- _What needs to be done_:
In the records below, find each line with "Diese" and copy it.

+++

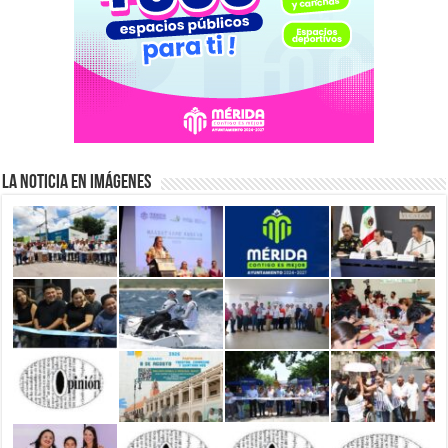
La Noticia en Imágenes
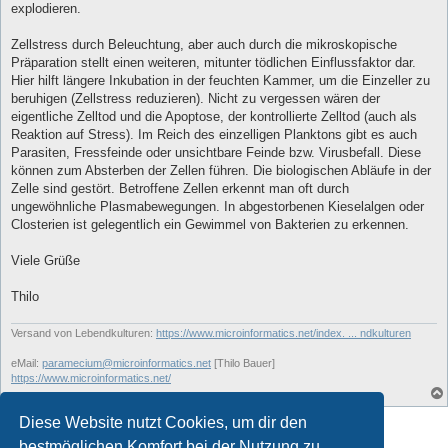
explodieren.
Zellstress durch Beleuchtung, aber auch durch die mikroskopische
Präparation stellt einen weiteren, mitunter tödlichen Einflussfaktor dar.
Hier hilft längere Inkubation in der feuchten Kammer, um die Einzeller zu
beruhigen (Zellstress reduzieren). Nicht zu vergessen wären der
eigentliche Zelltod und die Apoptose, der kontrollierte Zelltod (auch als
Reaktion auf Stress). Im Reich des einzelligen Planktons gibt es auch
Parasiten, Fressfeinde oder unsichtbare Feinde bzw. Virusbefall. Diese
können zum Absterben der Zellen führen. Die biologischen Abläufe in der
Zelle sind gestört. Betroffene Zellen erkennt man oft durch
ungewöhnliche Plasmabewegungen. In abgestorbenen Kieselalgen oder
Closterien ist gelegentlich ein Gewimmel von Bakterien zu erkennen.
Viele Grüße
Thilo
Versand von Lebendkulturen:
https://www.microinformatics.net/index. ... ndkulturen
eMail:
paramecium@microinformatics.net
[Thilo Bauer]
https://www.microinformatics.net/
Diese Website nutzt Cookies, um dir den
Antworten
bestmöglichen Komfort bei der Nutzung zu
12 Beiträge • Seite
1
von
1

+++

- _Response area_:
Parasiten, Fressfeinde oder unsichtbare Feinde bzw. Virusbefall. Diese
Diese Website nutzt Cookies, um dir den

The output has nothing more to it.